Thursday, October 17, 2013

Neil Gaiman speaks his mind: Let children read the books they love

Arguably one of today's most popular and critically acclaimed authors, Neil Gaiman delivered a passionate defence this week of letting children read the books they enjoy. It's well worth your time to check out the full text of his speech, but in the meantime, here are some quotes that really spoke to me:

"The simplest way to make sure that we raise literate children is to teach them to read, and to show them that reading is a pleasurable activity. And that means, at its simplest, finding books that they enjoy, giving them access to those books, and letting them read them. 
I don't think there is such a thing as a bad book for children. Every now and again it becomes fashionable among some adults to point at a subset of children's books, a genre, perhaps, or an author, and to declare them bad books, books that children should be stopped from reading.
It's tosh. It's snobbery and it's foolishness. There are no bad authors for children, that children like and want to read and seek out, because every child is different. They can find the stories they need to, and they bring themselves to stories. A hackneyed, worn-out idea isn't hackneyed and worn out to them. This is the first time the child has encountered it. Do not discourage children from reading because you feel they are reading the wrong thing. Fiction you do not like is a route to other books you may prefer. And not everyone has the same taste as you."

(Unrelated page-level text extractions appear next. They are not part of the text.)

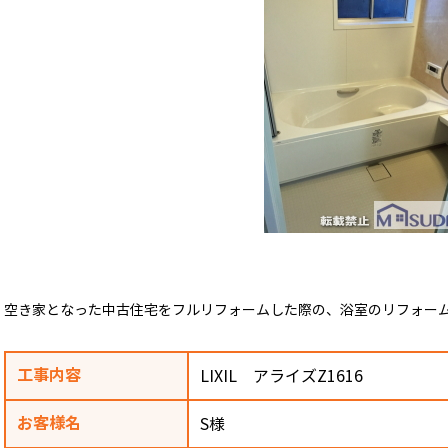
空き家となった中古住宅をフルリフォームした際の、浴室のリフォー
工事内容
LIXIL アライズZ1616
お客様名
S様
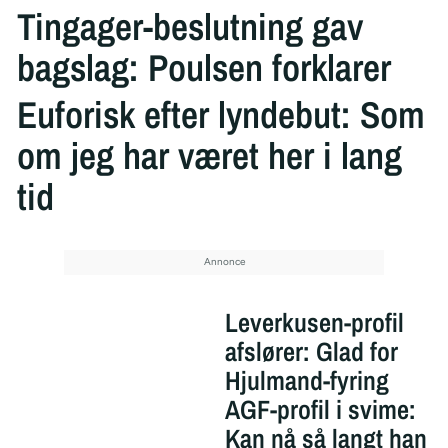
Tingager-beslutning gav
bagslag: Poulsen forklarer
Euforisk efter lyndebut: Som
om jeg har været her i lang
tid
Leverkusen-profil
afslører: Glad for
Hjulmand-fyring
AGF-profil i svime:
Kan nå så langt han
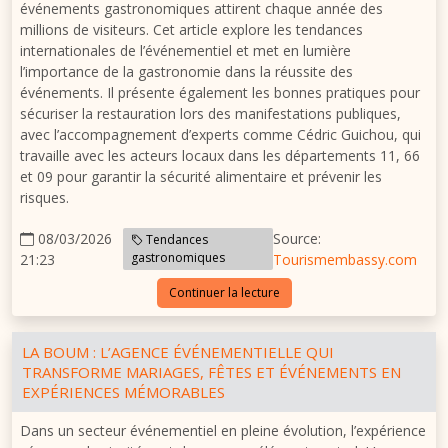
événements gastronomiques attirent chaque année des
millions de visiteurs. Cet article explore les tendances
internationales de l’événementiel et met en lumière
l’importance de la gastronomie dans la réussite des
événements. Il présente également les bonnes pratiques pour
sécuriser la restauration lors des manifestations publiques,
avec l’accompagnement d’experts comme
Cédric Guichou
, qui
travaille avec les acteurs locaux dans les départements 11, 66
et 09 pour garantir la sécurité alimentaire et prévenir les
risques.
08/03/2026
Source:
Tendances
gastronomiques
21:23
Tourismembassy.com
Continuer la lecture
LA BOUM : L’AGENCE ÉVÉNEMENTIELLE QUI
TRANSFORME MARIAGES, FÊTES ET ÉVÉNEMENTS EN
EXPÉRIENCES MÉMORABLES
Dans un secteur événementiel en pleine évolution, l’expérience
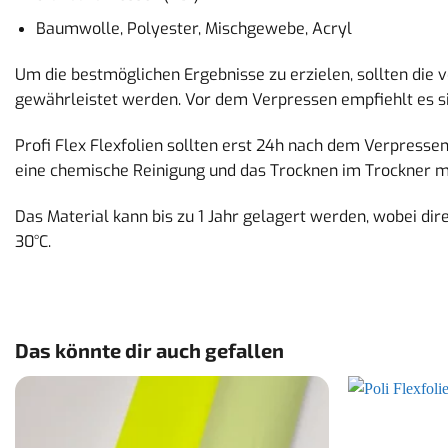
Baumwolle, Polyester, Mischgewebe, Acryl
Um die bestmöglichen Ergebnisse zu erzielen, sollten die
gewährleistet werden. Vor dem Verpressen empfiehlt es sic
Profi Flex Flexfolien sollten erst 24h nach dem Verpresse
eine chemische Reinigung und das Trocknen im Trockner mög
Das Material kann bis zu 1 Jahr gelagert werden, wobei di
30°C.
Das könnte dir auch gefallen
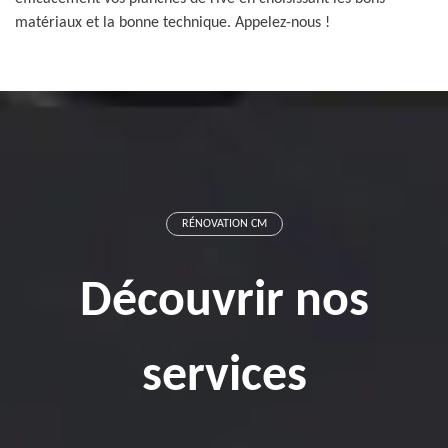
matériaux et la bonne technique. Appelez-nous !
RÉNOVATION CM
Découvrir nos
services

Thinking back on your childhood, were there books you loved that grownups disapproved of? Or books you didn't like that grownups attempted to foist on you? I feel fortunate in that my parents paid little attention to what I read, but a great deal of attention to insuring that I had the opportunity to read widely, from weekly trips to the public library to heaps of books all over the house.

If anyone looks down on your kids' reading choices (or your own!), just tell them you've got Neil Gaiman on your side!